At Connection Martial Arts, participants can access different classes with monthly memberships or punch passes. All classes integrate conditioning and technical drills with fun and fitness, and in the near future, specialized classes focusing on competition and grappling will be added to the schedule. “So it looks the same as a regular mixed martial arts gym, except the policies and the practices—how we do it—are different. Trauma-informed care means we look at our policies, procedures, and practices, and consider how things are done and how that might impact the people coming through our doors. What we focus on is choice and voice.”
Business Loans for Women Business Owners in BC
Nicole found out about WeBC’s funding program through a Google search while looking for accessible institutions that offer business loans. As a woman under 40, she accessed the youth business loan program, which offers joint funding from WeBC and Futurpreneur Canada. Alongside financial help, the loan program includes complimentary services aimed at empowering women to develop and strengthen their businesses.
Q: What inspired you to start your business?
I think mixed martial arts in general is a space that a lot of people feel drawn to for lots of different reasons: some people are drawn to it because they have fitness goals; they want to have fun; maybe they want to compete. Some are drawn to it for really deep personal reasons, like they’re looking for self defense because they’ve had really traumatic experiences in their life and they’re looking to feel empowered again.
I saw a lot of folks walking through the doors that coaches did not have the training to know what to do to support them.

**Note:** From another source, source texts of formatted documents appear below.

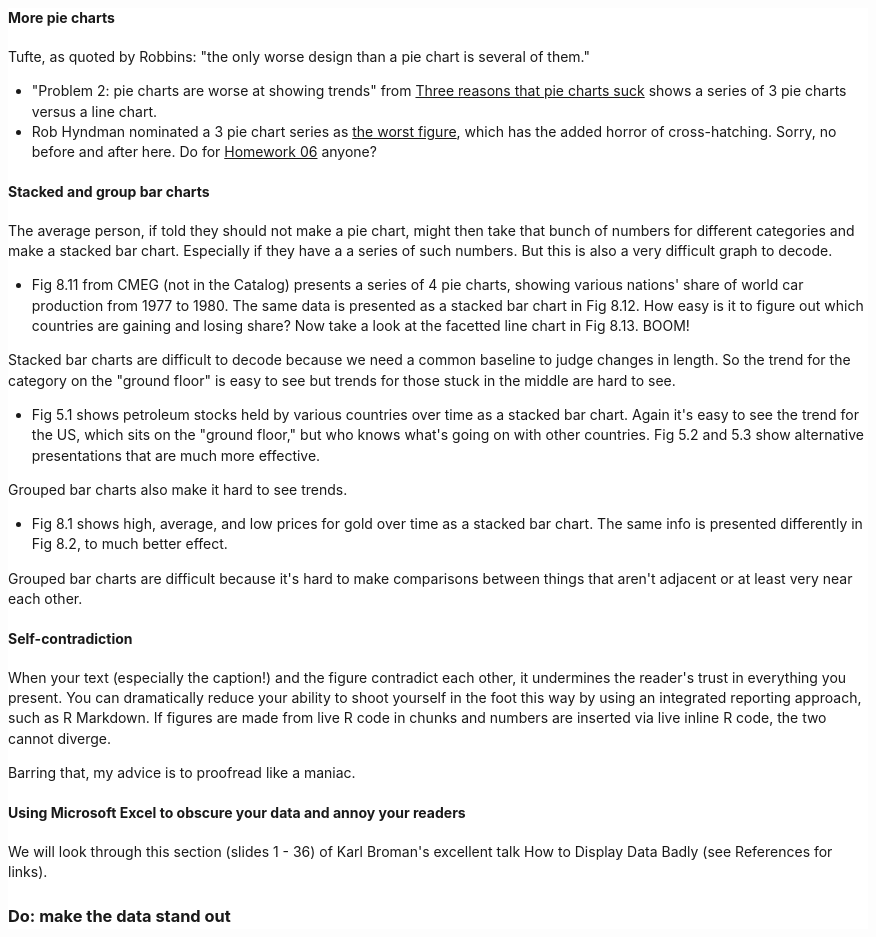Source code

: #### More pie charts

Tufte, as quoted by Robbins: "the only worse design than a pie chart is several of them."

  * "Problem 2: pie charts are worse at showing trends" from [Three reasons that pie charts suck](http://www.richardhollins.com/blog/why-pie-charts-suck/) shows a series of 3 pie charts versus a line chart.
  * Rob Hyndman nominated a 3 pie chart series as [the worst figure](http://robjhyndman.com/hyndsight/worst-figure/), which has the added horror of cross-hatching. Sorry, no before and after here. Do for [Homework 06](hw06_repo-hygiene-figure-boss.html) anyone?

#### Stacked and group bar charts

The average person, if told they should not make a pie chart, might then take that bunch of numbers for different categories and make a stacked bar chart. Especially if they have a a series of such numbers. But this is also a very difficult graph to decode.

  * Fig 8.11 from CMEG (not in the Catalog) presents a series of 4 pie charts, showing various nations' share of world car production from 1977 to 1980. The same data is presented as a stacked bar chart in Fig 8.12. How easy is it to figure out which countries are gaining and losing share? Now take a look at the facetted line chart in Fig 8.13. BOOM!
  
Stacked bar charts are difficult to decode because we need a common baseline to judge changes in length. So the trend for the category on the "ground floor" is easy to see but trends for those  stuck in the middle are hard to see.

  * Fig 5.1 shows petroleum stocks held by various countries over time as a stacked bar chart. Again it's easy to see the trend for the US, which sits on the "ground floor," but who knows what's going on with other countries. Fig 5.2 and 5.3 show alternative presentations that are much more effective.

Grouped bar charts also make it hard to see trends.

  * Fig 8.1 shows high, average, and low prices for gold over time as a stacked bar chart. The same info is presented differently in Fig 8.2, to much better effect.
  
Grouped bar charts are difficult because it's hard to make comparisons between things that aren't adjacent or at least very near each other.

#### Self-contradiction

When your text (especially the caption!) and the figure contradict each other, it undermines the reader's trust in everything you present. You can dramatically reduce your ability to shoot yourself in the foot this way by using an integrated reporting approach, such as R Markdown. If figures are made from live R code in chunks and numbers are inserted via live inline R code, the two cannot diverge.

Barring that, my advice is to proofread like a maniac.

#### Using Microsoft Excel to obscure your data and annoy your readers

We will look through this section (slides 1 - 36) of Karl Broman's excellent talk How to Display Data Badly (see References for links).

### Do: make the data stand out
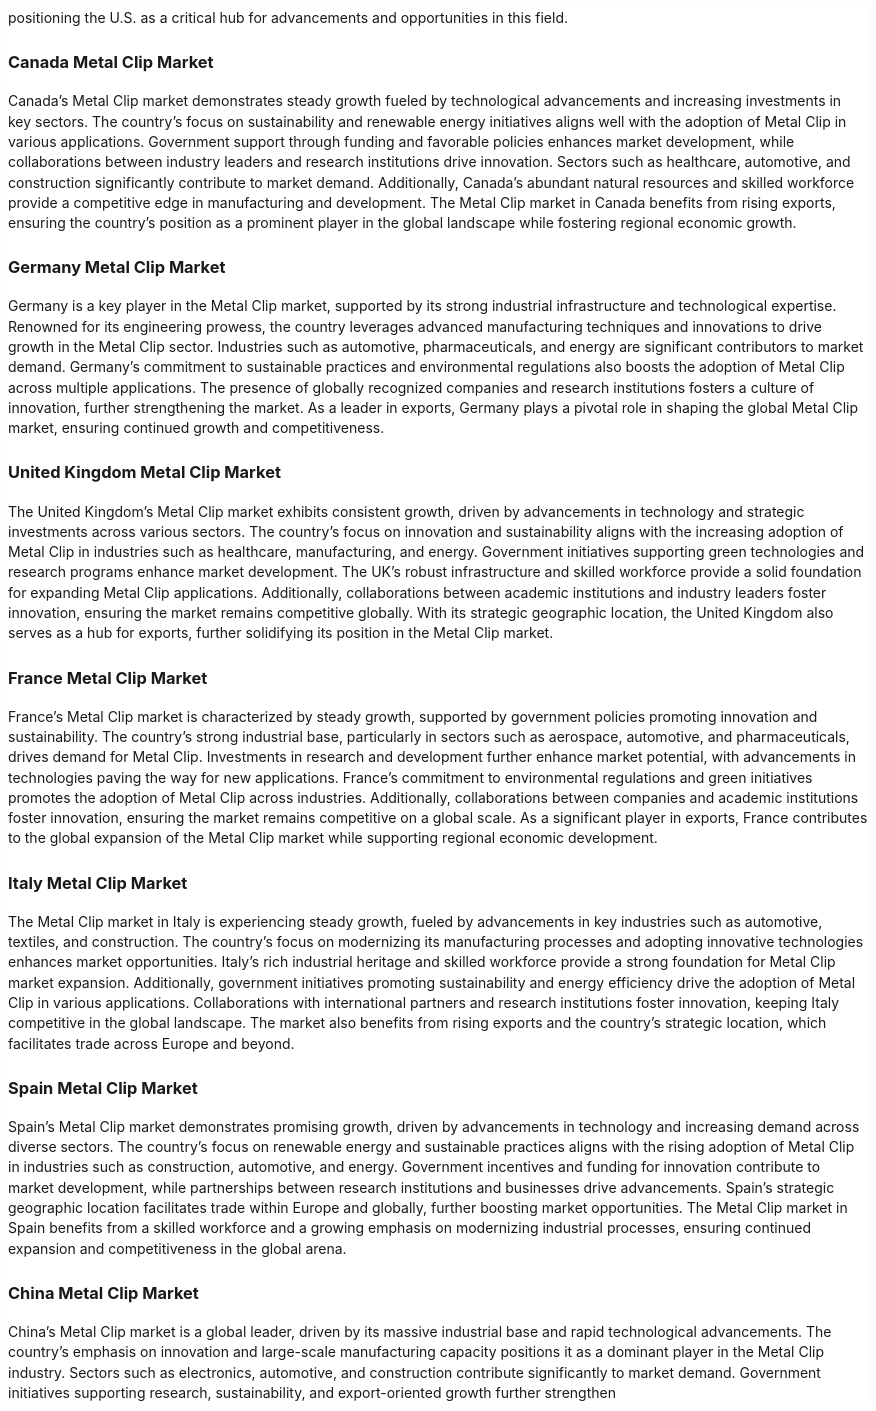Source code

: positioning the U.S. as a critical hub for advancements and opportunities in this field.</p><h3>Canada Metal Clip Market</h3><p>Canada&rsquo;s Metal Clip market demonstrates steady growth fueled by technological advancements and increasing investments in key sectors. The country&rsquo;s focus on sustainability and renewable energy initiatives aligns well with the adoption of Metal Clip in various applications. Government support through funding and favorable policies enhances market development, while collaborations between industry leaders and research institutions drive innovation. Sectors such as healthcare, automotive, and construction significantly contribute to market demand. Additionally, Canada&rsquo;s abundant natural resources and skilled workforce provide a competitive edge in manufacturing and development. The Metal Clip market in Canada benefits from rising exports, ensuring the country&rsquo;s position as a prominent player in the global landscape while fostering regional economic growth.</p><h3>Germany Metal Clip Market</h3><p>Germany is a key player in the Metal Clip market, supported by its strong industrial infrastructure and technological expertise. Renowned for its engineering prowess, the country leverages advanced manufacturing techniques and innovations to drive growth in the Metal Clip sector. Industries such as automotive, pharmaceuticals, and energy are significant contributors to market demand. Germany&rsquo;s commitment to sustainable practices and environmental regulations also boosts the adoption of Metal Clip across multiple applications. The presence of globally recognized companies and research institutions fosters a culture of innovation, further strengthening the market. As a leader in exports, Germany plays a pivotal role in shaping the global Metal Clip market, ensuring continued growth and competitiveness.</p><h3>United Kingdom Metal Clip Market</h3><p>The United Kingdom&rsquo;s Metal Clip market exhibits consistent growth, driven by advancements in technology and strategic investments across various sectors. The country&rsquo;s focus on innovation and sustainability aligns with the increasing adoption of Metal Clip in industries such as healthcare, manufacturing, and energy. Government initiatives supporting green technologies and research programs enhance market development. The UK&rsquo;s robust infrastructure and skilled workforce provide a solid foundation for expanding Metal Clip applications. Additionally, collaborations between academic institutions and industry leaders foster innovation, ensuring the market remains competitive globally. With its strategic geographic location, the United Kingdom also serves as a hub for exports, further solidifying its position in the Metal Clip market.</p><h3>France Metal Clip Market</h3><p>France&rsquo;s Metal Clip market is characterized by steady growth, supported by government policies promoting innovation and sustainability. The country&rsquo;s strong industrial base, particularly in sectors such as aerospace, automotive, and pharmaceuticals, drives demand for Metal Clip. Investments in research and development further enhance market potential, with advancements in technologies paving the way for new applications. France&rsquo;s commitment to environmental regulations and green initiatives promotes the adoption of Metal Clip across industries. Additionally, collaborations between companies and academic institutions foster innovation, ensuring the market remains competitive on a global scale. As a significant player in exports, France contributes to the global expansion of the Metal Clip market while supporting regional economic development.</p><h3>Italy Metal Clip Market</h3><p>The Metal Clip market in Italy is experiencing steady growth, fueled by advancements in key industries such as automotive, textiles, and construction. The country&rsquo;s focus on modernizing its manufacturing processes and adopting innovative technologies enhances market opportunities. Italy&rsquo;s rich industrial heritage and skilled workforce provide a strong foundation for Metal Clip market expansion. Additionally, government initiatives promoting sustainability and energy efficiency drive the adoption of Metal Clip in various applications. Collaborations with international partners and research institutions foster innovation, keeping Italy competitive in the global landscape. The market also benefits from rising exports and the country&rsquo;s strategic location, which facilitates trade across Europe and beyond.</p><h3>Spain Metal Clip Market</h3><p>Spain&rsquo;s Metal Clip market demonstrates promising growth, driven by advancements in technology and increasing demand across diverse sectors. The country&rsquo;s focus on renewable energy and sustainable practices aligns with the rising adoption of Metal Clip in industries such as construction, automotive, and energy. Government incentives and funding for innovation contribute to market development, while partnerships between research institutions and businesses drive advancements. Spain&rsquo;s strategic geographic location facilitates trade within Europe and globally, further boosting market opportunities. The Metal Clip market in Spain benefits from a skilled workforce and a growing emphasis on modernizing industrial processes, ensuring continued expansion and competitiveness in the global arena.</p><h3>China Metal Clip Market</h3><p>China&rsquo;s Metal Clip market is a global leader, driven by its massive industrial base and rapid technological advancements. The country&rsquo;s emphasis on innovation and large-scale manufacturing capacity positions it as a dominant player in the Metal Clip industry. Sectors such as electronics, automotive, and construction contribute significantly to market demand. Government initiatives supporting research, sustainability, and export-oriented growth further strengthen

There’s a certain part of the population that has not been able to access mixed martial arts training in a safe and accessible way, so filling that gap is the foundation for what I’m doing now.
Q: How does your business impact your local community?
A: It started small in January 2023, with one class of six people that I was teaching in my basement. Now, we’re moving into a larger commercial space and I couldn’t be more excited!
Our work supports folks who have experienced really negative things in their life that impacts how their nervous system reacts to different stimuli. We offer trauma-informed martial arts training that allows our community members to feel more empowered in their bodies.
Q: What’s the biggest lesson you have learned on your entrepreneurial journey?
A: The biggest learning for me was around taking risks. I’m a fairly anxious person and I try to control everything to create outcomes that are certain. But when you’re running a business, you don’t know what the outcome will be and you have to take calculated risks to be able to make decisions and get where you want to go. So I learned to be comfortable being uncomfortable.
Q: How did the WeBC loan program support you in starting your business?
A: As somebody who’s female presenting and somebody who is relatively young to be starting a business, WeBC jumped out to me because of its great support offerings that are tailored to my needs.
The process to apply for the loan was very streamlined; I felt well-supported all the way through. The WeBC loan was really helpful because it allowed me to build a commercial space so I could expand our programs and what we can offer our students.
Q: What does the future of your business look like?
A: In the short-term, we’re very excited to get into our new commercial space. It will expand our training options and give us more room to grow.
Looking further ahead, I would like for us to become a leader in the provision of trauma-informed martial arts training. I want to contribute to research and grow our knowledge on martial arts as a clinical intervention.
What I’m most excited about is to continue working with my community to create a martial arts space that is safe and accessible for folks who don’t have other places to go.